**Exercise objective:** For the records shown below, return an exact copy that excludes the pictures.

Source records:
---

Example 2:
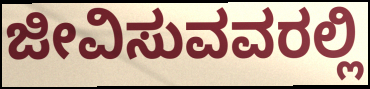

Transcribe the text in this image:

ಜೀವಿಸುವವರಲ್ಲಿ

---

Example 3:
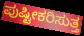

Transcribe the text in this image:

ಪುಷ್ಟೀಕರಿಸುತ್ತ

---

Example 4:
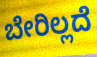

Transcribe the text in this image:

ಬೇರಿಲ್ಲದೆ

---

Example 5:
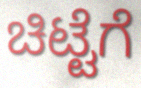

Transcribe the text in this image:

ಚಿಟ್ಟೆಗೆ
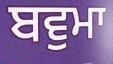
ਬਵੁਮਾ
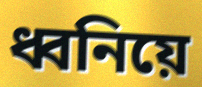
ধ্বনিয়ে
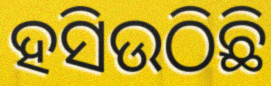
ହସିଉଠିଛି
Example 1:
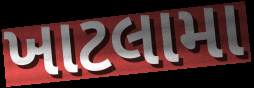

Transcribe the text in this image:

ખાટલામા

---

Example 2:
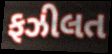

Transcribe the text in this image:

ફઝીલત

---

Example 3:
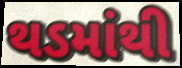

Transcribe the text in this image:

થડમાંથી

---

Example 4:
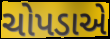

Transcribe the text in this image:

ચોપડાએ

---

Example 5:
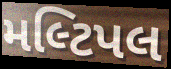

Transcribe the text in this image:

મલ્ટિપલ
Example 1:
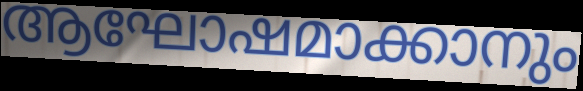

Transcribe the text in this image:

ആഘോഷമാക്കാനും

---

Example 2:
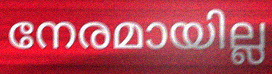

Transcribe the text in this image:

**Task response:**
---

Example 2:

Transcribe the text in this image:

ಜೀವಿಸುವವರಲ್ಲಿ

---

Example 3:

Transcribe the text in this image:

ಪುಷ್ಟೀಕರಿಸುತ್ತ

---

Example 4:

Transcribe the text in this image:

ಬೇರಿಲ್ಲದೆ

---

Example 5:

Transcribe the text in this image:

ಚಿಟ್ಟೆಗೆ
ਬਵੁਮਾ
ধ্বনিয়ে
ହସିଉଠିଛି
Example 1:

Transcribe the text in this image:

ખાટલામા

---

Example 2:

Transcribe the text in this image:

ફઝીલત

---

Example 3:

Transcribe the text in this image:

થડમાંથી

---

Example 4:

Transcribe the text in this image:

ચોપડાએ

---

Example 5:

Transcribe the text in this image:

મલ્ટિપલ
Example 1:

Transcribe the text in this image:

ആഘോഷമാക്കാനും

---

Example 2:

Transcribe the text in this image:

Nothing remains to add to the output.